The dynamical state of the first hydrostatic core candidate Chamaeleon-MMS1^⋆

¹ Max-Planck-Institut für Radioastronomie, Auf dem Hügel 69, 53121 Bonn, Germany
e-mail: atsitali@mpifr-bonn.mpg.de
² Laboratoire de radioastronomie, UMR 8112 du CNRS, École Normale Supérieure et Observatoire de Paris, 24 rue Lhomond, 75231 Paris Cedex 5, France

Received: 31 January 2013
Accepted: 10 June 2013

Abstract

Context. First hydrostatic cores represent a theoretically predicted intermediate evolutionary link between the prestellar and protostellar phases. Studying the observational characteristics of first core candidates is therefore vital for probing and understanding the earliest phases of star formation.

Aims. We aim to determine the dynamical state of the first hydrostatic core candidate Chamaeleon-MMS1 (Cha-MMS1).

Methods. We observed Cha-MMS1 in various molecular transitions with the APEX and Mopra telescopes. Continuum data retrieved from the Spitzer Heritage Archive were used to estimate the internal luminosity of the source. The molecular emission was modelled with a radiative transfer code to derive constraints on the kinematics of the envelope, which were then compared to the predictions of magneto-hydrodynamic simulations.

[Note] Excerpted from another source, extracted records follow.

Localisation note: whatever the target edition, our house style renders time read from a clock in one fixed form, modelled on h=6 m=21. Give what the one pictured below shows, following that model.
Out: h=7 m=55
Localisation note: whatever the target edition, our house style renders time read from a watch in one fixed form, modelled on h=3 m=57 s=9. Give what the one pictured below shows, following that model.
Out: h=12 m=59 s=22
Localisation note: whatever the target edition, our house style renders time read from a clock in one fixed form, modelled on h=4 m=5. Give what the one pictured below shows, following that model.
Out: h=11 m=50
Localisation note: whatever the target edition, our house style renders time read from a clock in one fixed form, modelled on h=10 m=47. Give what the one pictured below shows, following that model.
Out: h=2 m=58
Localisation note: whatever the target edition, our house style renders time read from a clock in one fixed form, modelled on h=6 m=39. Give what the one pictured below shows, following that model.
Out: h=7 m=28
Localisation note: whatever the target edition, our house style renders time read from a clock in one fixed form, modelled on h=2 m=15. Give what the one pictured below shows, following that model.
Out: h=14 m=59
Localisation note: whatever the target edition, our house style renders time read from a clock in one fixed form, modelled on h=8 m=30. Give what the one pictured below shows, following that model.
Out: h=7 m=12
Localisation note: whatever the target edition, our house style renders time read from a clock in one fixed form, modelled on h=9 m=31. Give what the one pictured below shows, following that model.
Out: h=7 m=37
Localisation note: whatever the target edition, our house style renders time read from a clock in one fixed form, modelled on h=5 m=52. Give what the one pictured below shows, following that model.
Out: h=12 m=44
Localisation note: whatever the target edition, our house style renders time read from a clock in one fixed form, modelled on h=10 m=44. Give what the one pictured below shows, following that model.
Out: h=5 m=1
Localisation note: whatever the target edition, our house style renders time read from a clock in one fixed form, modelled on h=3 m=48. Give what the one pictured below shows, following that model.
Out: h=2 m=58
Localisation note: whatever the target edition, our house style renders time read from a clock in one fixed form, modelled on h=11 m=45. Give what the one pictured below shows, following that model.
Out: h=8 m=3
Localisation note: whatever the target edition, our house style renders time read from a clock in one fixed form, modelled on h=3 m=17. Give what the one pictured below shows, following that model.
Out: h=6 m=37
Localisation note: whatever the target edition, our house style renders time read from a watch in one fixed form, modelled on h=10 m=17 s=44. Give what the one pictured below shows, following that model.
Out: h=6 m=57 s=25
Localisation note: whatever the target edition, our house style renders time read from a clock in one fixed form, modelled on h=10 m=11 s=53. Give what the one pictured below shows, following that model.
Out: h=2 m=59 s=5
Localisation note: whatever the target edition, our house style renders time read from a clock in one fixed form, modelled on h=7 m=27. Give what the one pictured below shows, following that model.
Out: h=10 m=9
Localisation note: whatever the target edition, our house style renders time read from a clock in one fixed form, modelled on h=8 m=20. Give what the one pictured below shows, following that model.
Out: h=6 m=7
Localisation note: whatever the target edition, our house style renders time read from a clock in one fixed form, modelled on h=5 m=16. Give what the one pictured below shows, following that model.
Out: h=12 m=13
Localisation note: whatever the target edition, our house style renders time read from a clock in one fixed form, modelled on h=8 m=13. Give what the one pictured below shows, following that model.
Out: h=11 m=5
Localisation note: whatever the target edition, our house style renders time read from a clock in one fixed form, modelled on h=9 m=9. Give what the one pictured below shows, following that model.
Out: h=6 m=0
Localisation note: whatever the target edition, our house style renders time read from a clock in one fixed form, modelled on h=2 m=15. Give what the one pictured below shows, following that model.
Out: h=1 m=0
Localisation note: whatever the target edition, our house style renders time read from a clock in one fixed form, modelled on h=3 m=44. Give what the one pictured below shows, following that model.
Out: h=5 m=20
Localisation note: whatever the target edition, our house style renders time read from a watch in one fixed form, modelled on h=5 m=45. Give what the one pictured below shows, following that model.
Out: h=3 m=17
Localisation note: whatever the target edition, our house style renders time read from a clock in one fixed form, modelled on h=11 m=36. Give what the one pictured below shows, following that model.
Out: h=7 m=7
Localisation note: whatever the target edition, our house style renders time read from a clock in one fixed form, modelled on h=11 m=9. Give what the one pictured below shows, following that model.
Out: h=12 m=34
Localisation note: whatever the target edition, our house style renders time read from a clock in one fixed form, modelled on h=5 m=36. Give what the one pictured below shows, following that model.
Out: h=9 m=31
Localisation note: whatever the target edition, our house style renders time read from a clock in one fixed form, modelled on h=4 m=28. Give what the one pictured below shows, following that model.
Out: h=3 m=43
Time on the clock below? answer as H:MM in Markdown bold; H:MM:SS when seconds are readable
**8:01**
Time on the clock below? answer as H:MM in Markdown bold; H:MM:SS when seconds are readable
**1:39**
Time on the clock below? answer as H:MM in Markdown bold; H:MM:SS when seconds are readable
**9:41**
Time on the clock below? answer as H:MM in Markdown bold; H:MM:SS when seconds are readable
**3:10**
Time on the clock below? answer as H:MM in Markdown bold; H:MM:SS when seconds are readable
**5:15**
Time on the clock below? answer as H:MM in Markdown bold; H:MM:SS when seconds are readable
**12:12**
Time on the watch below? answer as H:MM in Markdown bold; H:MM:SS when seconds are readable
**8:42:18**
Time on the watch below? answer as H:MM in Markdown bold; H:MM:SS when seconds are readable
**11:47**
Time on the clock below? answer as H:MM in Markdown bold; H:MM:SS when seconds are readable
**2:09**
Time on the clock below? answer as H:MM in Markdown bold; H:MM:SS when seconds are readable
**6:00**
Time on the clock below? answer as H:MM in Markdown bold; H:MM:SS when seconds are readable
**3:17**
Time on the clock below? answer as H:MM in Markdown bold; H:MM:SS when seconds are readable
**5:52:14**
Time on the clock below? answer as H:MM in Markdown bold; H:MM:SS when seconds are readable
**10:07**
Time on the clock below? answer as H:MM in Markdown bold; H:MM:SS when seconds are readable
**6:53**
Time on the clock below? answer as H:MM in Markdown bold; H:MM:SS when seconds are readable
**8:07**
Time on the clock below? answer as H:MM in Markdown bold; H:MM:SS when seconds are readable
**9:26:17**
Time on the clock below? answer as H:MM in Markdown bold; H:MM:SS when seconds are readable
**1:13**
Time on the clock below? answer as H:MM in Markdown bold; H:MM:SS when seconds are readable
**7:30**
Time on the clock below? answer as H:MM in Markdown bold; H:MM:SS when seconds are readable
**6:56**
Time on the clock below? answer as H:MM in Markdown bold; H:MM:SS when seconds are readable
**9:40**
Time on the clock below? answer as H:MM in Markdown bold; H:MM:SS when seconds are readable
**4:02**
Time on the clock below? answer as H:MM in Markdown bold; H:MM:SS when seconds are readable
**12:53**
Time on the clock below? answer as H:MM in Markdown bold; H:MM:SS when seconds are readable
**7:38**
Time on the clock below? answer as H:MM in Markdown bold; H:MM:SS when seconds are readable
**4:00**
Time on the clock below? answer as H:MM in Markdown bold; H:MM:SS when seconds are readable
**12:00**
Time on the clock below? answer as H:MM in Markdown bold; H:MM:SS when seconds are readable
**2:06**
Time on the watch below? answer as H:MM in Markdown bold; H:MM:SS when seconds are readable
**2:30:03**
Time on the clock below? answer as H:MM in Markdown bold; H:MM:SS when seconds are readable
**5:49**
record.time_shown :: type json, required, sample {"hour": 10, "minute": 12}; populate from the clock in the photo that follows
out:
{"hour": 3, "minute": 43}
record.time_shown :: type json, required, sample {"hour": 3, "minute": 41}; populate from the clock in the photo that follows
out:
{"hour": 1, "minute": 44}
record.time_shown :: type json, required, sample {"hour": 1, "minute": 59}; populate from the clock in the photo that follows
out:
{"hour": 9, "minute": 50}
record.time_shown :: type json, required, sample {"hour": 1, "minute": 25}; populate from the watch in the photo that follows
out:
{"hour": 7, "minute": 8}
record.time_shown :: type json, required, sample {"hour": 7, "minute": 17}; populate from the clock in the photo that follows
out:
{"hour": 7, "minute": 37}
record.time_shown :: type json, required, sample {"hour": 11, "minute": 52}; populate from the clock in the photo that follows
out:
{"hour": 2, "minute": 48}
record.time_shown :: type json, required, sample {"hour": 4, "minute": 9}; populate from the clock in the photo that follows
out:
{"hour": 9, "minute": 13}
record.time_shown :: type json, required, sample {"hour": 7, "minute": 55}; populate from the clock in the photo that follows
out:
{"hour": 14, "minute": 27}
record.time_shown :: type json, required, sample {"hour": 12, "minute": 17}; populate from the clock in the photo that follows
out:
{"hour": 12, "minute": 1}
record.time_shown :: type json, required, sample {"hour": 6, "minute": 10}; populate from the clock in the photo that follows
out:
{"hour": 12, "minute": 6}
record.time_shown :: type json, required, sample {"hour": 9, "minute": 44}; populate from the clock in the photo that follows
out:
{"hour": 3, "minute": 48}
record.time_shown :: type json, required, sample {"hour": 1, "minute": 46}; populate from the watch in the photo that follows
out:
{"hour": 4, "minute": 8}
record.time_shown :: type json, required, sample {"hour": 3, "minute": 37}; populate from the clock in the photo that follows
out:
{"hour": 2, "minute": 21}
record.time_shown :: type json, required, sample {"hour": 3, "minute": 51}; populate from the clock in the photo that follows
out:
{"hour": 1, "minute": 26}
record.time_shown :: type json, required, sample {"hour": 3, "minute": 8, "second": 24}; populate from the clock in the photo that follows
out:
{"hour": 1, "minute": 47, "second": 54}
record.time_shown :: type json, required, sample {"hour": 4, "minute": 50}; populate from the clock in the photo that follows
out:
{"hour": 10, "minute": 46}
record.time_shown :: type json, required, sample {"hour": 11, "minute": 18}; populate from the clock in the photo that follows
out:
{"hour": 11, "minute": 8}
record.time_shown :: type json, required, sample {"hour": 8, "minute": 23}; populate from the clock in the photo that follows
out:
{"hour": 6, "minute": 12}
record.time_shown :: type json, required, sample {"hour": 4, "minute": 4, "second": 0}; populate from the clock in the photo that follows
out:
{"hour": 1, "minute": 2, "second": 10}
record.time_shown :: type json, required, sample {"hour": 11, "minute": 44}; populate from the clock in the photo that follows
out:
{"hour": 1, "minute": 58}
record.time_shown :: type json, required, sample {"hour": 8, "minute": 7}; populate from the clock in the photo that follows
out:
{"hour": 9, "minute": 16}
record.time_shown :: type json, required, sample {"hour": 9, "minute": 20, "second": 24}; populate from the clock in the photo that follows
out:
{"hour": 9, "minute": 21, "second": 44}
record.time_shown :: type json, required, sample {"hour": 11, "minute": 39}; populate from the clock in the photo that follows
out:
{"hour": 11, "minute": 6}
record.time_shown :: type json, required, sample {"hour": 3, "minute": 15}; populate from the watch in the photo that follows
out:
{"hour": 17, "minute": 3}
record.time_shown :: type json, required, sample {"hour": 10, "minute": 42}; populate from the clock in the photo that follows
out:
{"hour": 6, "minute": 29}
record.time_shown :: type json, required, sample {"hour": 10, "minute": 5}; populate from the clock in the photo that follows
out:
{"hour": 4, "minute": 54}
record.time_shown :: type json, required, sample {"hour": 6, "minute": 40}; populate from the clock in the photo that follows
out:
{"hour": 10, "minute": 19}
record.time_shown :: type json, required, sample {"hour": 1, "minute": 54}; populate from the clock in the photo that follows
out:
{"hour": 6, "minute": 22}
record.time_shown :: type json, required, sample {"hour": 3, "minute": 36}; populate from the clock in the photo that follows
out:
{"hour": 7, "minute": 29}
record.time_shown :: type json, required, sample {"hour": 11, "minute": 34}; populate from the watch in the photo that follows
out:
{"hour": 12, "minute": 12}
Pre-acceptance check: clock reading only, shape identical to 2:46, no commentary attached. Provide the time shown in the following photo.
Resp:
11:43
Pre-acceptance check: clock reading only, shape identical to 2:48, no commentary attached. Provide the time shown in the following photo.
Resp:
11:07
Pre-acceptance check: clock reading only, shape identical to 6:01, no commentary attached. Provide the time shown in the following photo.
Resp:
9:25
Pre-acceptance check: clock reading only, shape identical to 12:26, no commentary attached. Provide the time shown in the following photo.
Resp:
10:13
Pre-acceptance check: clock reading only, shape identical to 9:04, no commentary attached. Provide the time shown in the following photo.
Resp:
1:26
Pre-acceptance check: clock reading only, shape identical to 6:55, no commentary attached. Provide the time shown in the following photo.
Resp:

Results. We derive an internal luminosity of 0.08 L_⊙−0.18 L_⊙ for Cha-MMS1. An average velocity gradient of 3.1 ± 0.1 km s^-1 pc^-1 over ~0.08 pc is found perpendicular to the filament in which Cha-MMS1 is embedded. The gradient is flatter in the outer parts and, surprisingly, also at the innermost ~2000 AU to 4000 AU. The former features are consistent with solid-body rotation beyond 4000 AU and slower, differential rotation beyond 8000 AU, but the origin of the flatter gradient in the innermost parts is unclear. The classical infall signature is detected in HCO⁺ 3−2 and CS 2−1. The radiative transfer modelling indicates a uniform infall velocity in the outer parts of the envelope. In the inner parts (at most 9000 AU), an infall velocity field scaling with r^-0.5 is consistent with the data, but the shape of the profile is less well constrained and the velocity could also decrease toward the centre. The infall velocities are subsonic to transonic, 0.1 km s^-1−0.2 km s^-1 at r ≥ 3300 AU, and subsonic to supersonic, 0.04 km s^-1−0.6 km s^-1 at r ≤ 3300 AU. Both the internal luminosity of Cha-MMS1 and the infall velocity field in its envelope are consistent with predictions of MHD simulations for the first core phase. There is no evidence of any fast, large-scale outflow stemming from Cha-MMS1, but excess emission from the high-density tracers CS 5−4, CO 6−5, and CO 7−6 suggests the presence of higher velocity material at the inner core.

Conclusions. Its internal luminosity excludes Cha-MMS1 being a prestellar core. The kinematical properties of its envelope are consistent with Cha-MMS1 being a first hydrostatic core candidate or a very young Class 0 protostar.